[About this task] In exact form, please repeat the records from their opening line down to the line with "full or part.", including that line.

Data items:

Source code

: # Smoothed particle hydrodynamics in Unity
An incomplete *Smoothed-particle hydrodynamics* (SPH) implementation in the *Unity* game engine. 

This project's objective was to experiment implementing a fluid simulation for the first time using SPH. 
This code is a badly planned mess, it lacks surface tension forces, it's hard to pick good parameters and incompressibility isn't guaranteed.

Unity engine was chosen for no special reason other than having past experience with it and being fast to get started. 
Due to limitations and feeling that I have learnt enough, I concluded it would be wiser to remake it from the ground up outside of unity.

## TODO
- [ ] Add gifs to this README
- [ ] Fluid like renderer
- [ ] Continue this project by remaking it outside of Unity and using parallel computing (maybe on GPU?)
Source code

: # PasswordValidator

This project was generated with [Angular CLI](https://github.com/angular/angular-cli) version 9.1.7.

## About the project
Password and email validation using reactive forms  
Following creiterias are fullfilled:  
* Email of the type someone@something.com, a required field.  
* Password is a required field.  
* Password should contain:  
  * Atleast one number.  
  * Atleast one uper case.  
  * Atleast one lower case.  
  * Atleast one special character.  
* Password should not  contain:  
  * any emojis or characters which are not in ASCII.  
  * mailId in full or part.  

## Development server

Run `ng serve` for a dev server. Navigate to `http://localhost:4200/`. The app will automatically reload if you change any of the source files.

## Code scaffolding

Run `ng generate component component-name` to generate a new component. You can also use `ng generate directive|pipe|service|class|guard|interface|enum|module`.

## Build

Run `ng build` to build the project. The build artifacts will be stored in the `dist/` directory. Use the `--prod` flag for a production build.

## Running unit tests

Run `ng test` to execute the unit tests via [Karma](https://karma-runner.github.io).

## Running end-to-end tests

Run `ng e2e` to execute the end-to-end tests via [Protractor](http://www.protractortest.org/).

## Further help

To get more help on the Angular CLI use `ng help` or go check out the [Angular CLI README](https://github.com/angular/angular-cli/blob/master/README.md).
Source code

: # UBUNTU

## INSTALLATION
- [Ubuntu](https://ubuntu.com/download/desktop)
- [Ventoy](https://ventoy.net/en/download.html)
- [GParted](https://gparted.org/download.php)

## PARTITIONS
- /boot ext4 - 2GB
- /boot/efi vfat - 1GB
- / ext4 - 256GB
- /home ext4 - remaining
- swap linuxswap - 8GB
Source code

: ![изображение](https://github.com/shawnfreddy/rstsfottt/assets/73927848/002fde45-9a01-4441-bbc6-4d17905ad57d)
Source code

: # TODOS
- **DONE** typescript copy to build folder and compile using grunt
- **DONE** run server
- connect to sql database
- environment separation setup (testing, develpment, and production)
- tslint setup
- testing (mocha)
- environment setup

[Output of the task]
Source code

: # Smoothed particle hydrodynamics in Unity
An incomplete *Smoothed-particle hydrodynamics* (SPH) implementation in the *Unity* game engine. 

This project's objective was to experiment implementing a fluid simulation for the first time using SPH. 
This code is a badly planned mess, it lacks surface tension forces, it's hard to pick good parameters and incompressibility isn't guaranteed.

Unity engine was chosen for no special reason other than having past experience with it and being fast to get started. 
Due to limitations and feeling that I have learnt enough, I concluded it would be wiser to remake it from the ground up outside of unity.

## TODO
- [ ] Add gifs to this README
- [ ] Fluid like renderer
- [ ] Continue this project by remaking it outside of Unity and using parallel computing (maybe on GPU?)
Source code

: # PasswordValidator

This project was generated with [Angular CLI](https://github.com/angular/angular-cli) version 9.1.7.

## About the project
Password and email validation using reactive forms  
Following creiterias are fullfilled:  
* Email of the type someone@something.com, a required field.  
* Password is a required field.  
* Password should contain:  
  * Atleast one number.  
  * Atleast one uper case.  
  * Atleast one lower case.  
  * Atleast one special character.  
* Password should not  contain:  
  * any emojis or characters which are not in ASCII.  
  * mailId in full or part.  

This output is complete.